Written task:
Tally the lines of the records below that contain the string "Christ", with case counting. Give only the number.
═══ Data provided ═══
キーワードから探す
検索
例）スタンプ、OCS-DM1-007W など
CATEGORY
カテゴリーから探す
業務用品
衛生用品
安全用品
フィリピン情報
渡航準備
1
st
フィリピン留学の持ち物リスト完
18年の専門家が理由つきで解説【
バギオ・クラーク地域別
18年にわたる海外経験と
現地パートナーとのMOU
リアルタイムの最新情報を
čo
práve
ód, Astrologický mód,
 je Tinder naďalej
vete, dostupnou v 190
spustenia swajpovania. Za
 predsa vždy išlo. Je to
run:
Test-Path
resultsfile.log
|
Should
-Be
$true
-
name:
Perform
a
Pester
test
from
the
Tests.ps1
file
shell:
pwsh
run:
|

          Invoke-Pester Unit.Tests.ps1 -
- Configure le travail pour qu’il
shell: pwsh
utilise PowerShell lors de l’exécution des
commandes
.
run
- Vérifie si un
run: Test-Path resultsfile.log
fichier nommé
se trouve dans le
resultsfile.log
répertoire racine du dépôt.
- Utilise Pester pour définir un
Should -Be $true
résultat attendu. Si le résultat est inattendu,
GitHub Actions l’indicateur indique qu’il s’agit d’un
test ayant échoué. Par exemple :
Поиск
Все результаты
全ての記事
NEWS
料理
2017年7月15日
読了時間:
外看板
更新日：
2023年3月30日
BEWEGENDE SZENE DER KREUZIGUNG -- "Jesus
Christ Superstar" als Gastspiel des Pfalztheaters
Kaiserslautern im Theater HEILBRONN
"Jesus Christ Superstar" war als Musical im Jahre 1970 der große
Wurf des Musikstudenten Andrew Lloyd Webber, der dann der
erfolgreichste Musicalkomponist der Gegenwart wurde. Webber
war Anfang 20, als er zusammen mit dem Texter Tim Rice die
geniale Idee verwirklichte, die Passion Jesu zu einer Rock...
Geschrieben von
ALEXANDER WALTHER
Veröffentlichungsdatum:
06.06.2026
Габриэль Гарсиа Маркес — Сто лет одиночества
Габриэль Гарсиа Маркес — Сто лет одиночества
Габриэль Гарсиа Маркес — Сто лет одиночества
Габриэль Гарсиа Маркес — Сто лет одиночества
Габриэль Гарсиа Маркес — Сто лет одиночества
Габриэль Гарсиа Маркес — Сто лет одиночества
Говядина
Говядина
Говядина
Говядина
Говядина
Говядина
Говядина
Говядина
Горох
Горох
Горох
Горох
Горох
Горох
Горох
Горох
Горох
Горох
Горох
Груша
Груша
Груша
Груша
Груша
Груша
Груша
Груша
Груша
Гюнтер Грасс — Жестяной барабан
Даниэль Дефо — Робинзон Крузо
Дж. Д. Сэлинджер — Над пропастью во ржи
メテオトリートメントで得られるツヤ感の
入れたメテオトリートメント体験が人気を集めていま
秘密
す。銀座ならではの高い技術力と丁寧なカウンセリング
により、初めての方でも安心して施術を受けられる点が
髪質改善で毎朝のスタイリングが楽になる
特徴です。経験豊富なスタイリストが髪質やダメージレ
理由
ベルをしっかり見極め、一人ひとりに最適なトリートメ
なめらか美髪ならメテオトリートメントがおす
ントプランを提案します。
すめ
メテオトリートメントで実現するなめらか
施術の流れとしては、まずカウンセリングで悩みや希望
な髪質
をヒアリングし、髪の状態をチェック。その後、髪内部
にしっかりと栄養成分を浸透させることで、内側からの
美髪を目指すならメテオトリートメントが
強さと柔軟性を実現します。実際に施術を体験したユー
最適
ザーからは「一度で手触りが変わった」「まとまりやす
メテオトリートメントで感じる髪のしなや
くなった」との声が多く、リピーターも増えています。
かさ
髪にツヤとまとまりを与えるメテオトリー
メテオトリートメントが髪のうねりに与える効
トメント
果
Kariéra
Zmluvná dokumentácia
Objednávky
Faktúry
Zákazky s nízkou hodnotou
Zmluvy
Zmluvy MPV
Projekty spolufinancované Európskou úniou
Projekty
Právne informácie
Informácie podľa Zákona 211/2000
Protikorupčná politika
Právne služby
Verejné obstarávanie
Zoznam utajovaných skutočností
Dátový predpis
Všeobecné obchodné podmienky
═══
Written answer:
2